Non-repeatable reads are when your transaction reads committed UPDATES from another transaction. The same row now has different values than it did when your transaction began.

Phantom reads are similar but when reading from committed INSERTS and/or DELETES from another transaction. There are new rows or rows that have disappeared since you began the transaction.

Dirty reads are similar to non-repeatable and phantom reads, but relate to reading UNCOMMITTED data, and occur when an UPDATE, INSERT, or DELETE from another transaction is read, and the other transaction has NOT yet committed the data. It is reading "in progress" data, which may not be complete, and may never actually be committed.


The Non-Repeatable Read anomaly looks as follows:

Non-Repeatable Read

  1. Alice and Bob start two database transactions.
  2. Bob’s reads the post record and title column value is Transactions.
  3. Alice modifies the title of a given post record to the value of ACID.
  4. Alice commits her database transaction.
  5. If Bob’s re-reads the post record, he will observe a different version of this table row.

The Phantom Read anomaly can happen as follows:

Phantom Read

  1. Alice and Bob start two database transactions.
  2. Bob’s reads all the post_comment records associated with the post row with the identifier value of 1.
  3. Alice adds a new post_comment record which is associated with the post row having the identifier value of 1.
  4. Alice commits her database transaction.
  5. If Bob’s re-reads the post_comment records having the post_id column value equal to 1, he will observe a different version of this result set.

So, while the Non-Repeatable Read applies to a single row, the Phantom Read is about a range of records which satisfy a given query filtering criteria.


Read phenomena

  • Dirty reads: read UNCOMMITED data from another transaction
  • Non-repeatable reads: read COMMITTED data from an UPDATE query from another transaction
  • Phantom reads: read COMMITTED data from an INSERT or DELETE query from another transaction

Note : DELETE statements from another transaction, also have a very low probability of causing Non-repeatable reads in certain cases. It happens when the DELETE statement unfortunately, removes the very same row which your current transaction was querying. But this is a rare case, and far more unlikely to occur in a database which have millions of rows in each table. Tables containing transaction data usually have high data volume in any production environment.
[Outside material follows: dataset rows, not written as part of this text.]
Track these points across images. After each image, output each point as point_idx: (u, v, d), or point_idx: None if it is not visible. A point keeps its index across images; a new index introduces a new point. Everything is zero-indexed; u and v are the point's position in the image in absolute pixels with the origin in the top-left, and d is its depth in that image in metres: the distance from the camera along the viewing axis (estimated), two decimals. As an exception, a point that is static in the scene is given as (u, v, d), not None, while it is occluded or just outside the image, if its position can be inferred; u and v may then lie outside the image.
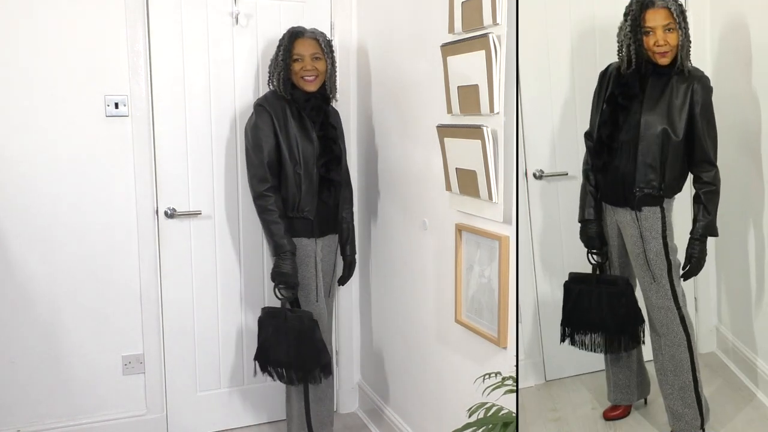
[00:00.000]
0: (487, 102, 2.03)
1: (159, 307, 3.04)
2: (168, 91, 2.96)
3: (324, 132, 2.74)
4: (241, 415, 3.21)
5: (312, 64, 2.69)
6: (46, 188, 2.84)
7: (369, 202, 3.20)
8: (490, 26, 2.01)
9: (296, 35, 2.72)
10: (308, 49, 2.70)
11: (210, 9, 2.98)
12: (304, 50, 2.70)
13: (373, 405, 3.23)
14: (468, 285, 2.29)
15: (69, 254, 2.90)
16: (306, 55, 2.69)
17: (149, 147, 2.95)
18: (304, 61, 2.69)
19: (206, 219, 3.06)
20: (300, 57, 2.69)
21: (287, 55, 2.70)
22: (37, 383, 2.92)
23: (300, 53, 2.70)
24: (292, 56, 2.70)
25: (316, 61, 2.71)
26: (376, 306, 3.20)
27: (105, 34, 2.85)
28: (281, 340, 2.63)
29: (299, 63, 2.70)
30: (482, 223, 2.19)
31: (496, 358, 2.16)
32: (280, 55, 2.71)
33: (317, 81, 2.72)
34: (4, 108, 2.77)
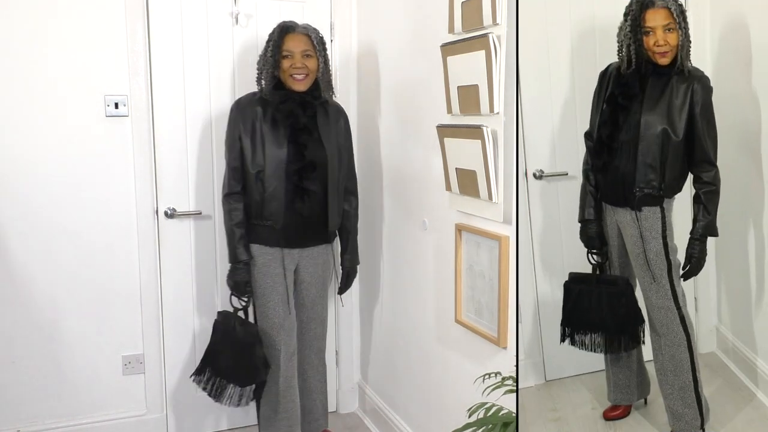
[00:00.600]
0: (487, 102, 2.03)
1: (159, 307, 3.04)
2: (168, 91, 2.96)
3: (296, 137, 2.56)
4: (241, 415, 3.21)
5: (302, 62, 2.54)
6: (46, 188, 2.84)
7: (369, 202, 3.20)
8: (490, 26, 2.01)
9: (287, 30, 2.57)
10: (299, 45, 2.55)
11: (210, 9, 2.98)
12: (294, 46, 2.55)
13: (373, 405, 3.23)
14: (468, 285, 2.29)
15: (69, 254, 2.90)
16: (296, 51, 2.54)
17: (149, 147, 2.95)
18: (294, 58, 2.54)
19: (206, 219, 3.06)
20: (290, 53, 2.54)
21: (276, 51, 2.54)
22: (37, 383, 2.92)
23: (290, 49, 2.55)
24: (282, 52, 2.55)
25: (307, 58, 2.55)
26: (376, 306, 3.20)
27: (105, 34, 2.86)
28: (225, 348, 2.62)
29: (288, 60, 2.55)
30: (482, 223, 2.19)
31: (496, 358, 2.16)
32: (269, 50, 2.56)
33: (307, 80, 2.57)
34: (4, 108, 2.76)
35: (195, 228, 3.05)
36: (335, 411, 3.41)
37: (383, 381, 3.15)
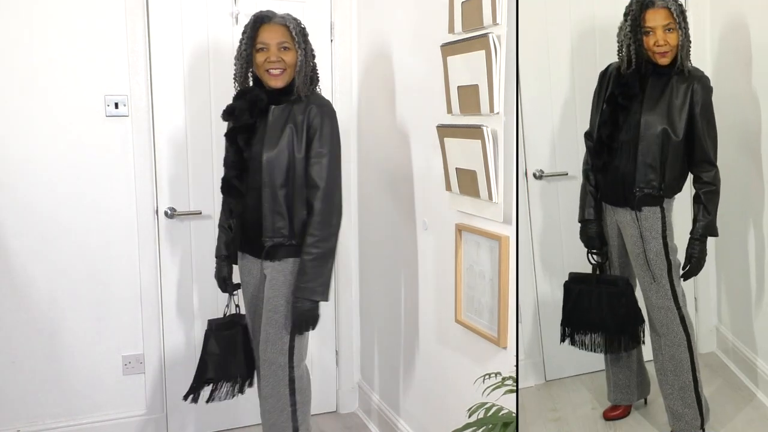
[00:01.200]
0: (487, 102, 2.03)
1: (159, 307, 3.04)
2: (168, 91, 2.96)
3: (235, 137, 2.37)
4: (241, 415, 3.21)
5: (278, 55, 2.31)
6: (46, 188, 2.84)
7: (369, 202, 3.20)
8: (490, 26, 2.01)
9: (262, 20, 2.34)
10: (275, 36, 2.32)
11: (210, 9, 2.98)
12: (269, 38, 2.31)
13: (373, 405, 3.23)
14: (468, 285, 2.29)
15: (69, 254, 2.90)
16: (272, 44, 2.31)
17: (149, 147, 2.95)
18: (270, 51, 2.31)
19: (206, 219, 3.06)
20: (265, 46, 2.32)
21: (250, 44, 2.33)
22: (37, 383, 2.92)
23: (265, 42, 2.31)
24: (256, 45, 2.33)
25: (284, 51, 2.32)
26: (376, 306, 3.20)
27: (105, 34, 2.86)
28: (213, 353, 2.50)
29: (263, 53, 2.32)
30: (482, 223, 2.19)
31: (496, 358, 2.16)
32: (242, 44, 2.36)
33: (284, 75, 2.33)
34: (4, 108, 2.77)
35: (195, 228, 3.05)
36: (335, 411, 3.41)
37: (383, 381, 3.15)
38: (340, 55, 3.22)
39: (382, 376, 3.16)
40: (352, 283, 3.36)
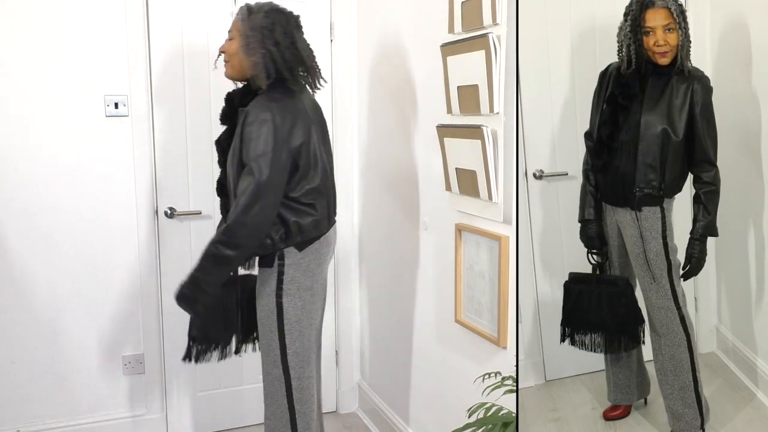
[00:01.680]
0: (487, 102, 2.03)
1: (159, 307, 3.04)
2: (168, 91, 2.96)
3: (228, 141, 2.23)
4: (240, 415, 3.21)
5: (224, 46, 2.19)
6: (46, 188, 2.84)
7: (369, 202, 3.20)
8: (490, 26, 2.01)
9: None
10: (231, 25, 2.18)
11: (210, 9, 2.98)
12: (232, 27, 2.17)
13: (373, 405, 3.23)
14: (468, 285, 2.29)
15: (69, 254, 2.90)
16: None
17: (149, 147, 2.95)
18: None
19: (206, 219, 3.05)
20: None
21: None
22: (37, 383, 2.92)
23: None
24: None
25: (227, 41, 2.19)
26: (376, 306, 3.20)
27: (105, 34, 2.86)
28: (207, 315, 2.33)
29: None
30: (482, 223, 2.19)
31: (496, 358, 2.16)
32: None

Also we may observe that UPDATES may be a more frequent job in most use cases rather than actual INSERT or DELETES (in such cases, danger of non-repeatable reads remain only - phantom reads are not possible in those cases). This is why UPDATES are treated differently from INSERT-DELETE and the resulting anomaly is also named differently.

There is also an additional processing cost associated with handling for INSERT-DELETEs, rather than just handling the UPDATES.


Benefits of different isolation levels

  • READ_UNCOMMITTED prevents nothing. It's the zero isolation level
  • READ_COMMITTED prevents just one, i.e. Dirty reads
  • REPEATABLE_READ prevents two anomalies: Dirty reads and Non-repeatable reads
  • SERIALIZABLE prevents all three anomalies: Dirty reads, Non-repeatable reads and Phantom reads

Then why not just set the transaction SERIALIZABLE at all times? Well, the answer to the above question is: SERIALIZABLE setting makes transactions very slow, which we again don't want.

In fact transaction time consumption is in the following rate:

SERIALIZABLE > REPEATABLE_READ > READ_COMMITTED > READ_UNCOMMITTED

So READ_UNCOMMITTED setting is the fastest.


Summary

Actually we need to analyze the use case and decide an isolation level so that we optimize the transaction time and also prevent most anomalies.

Note that databases by default may have REPEATABLE_READ setting. Admins and architects may have an affinity towards choosing this setting as default, to exhibit better performance of the platform.


There is a difference in the implementation between these two kinds isolation levels.
For "non-repeatable read", row-locking is needed.
For "phantom read",scoped-locking is needed, even a table-locking.
We can implement these two levels by using two-phase-locking protocol.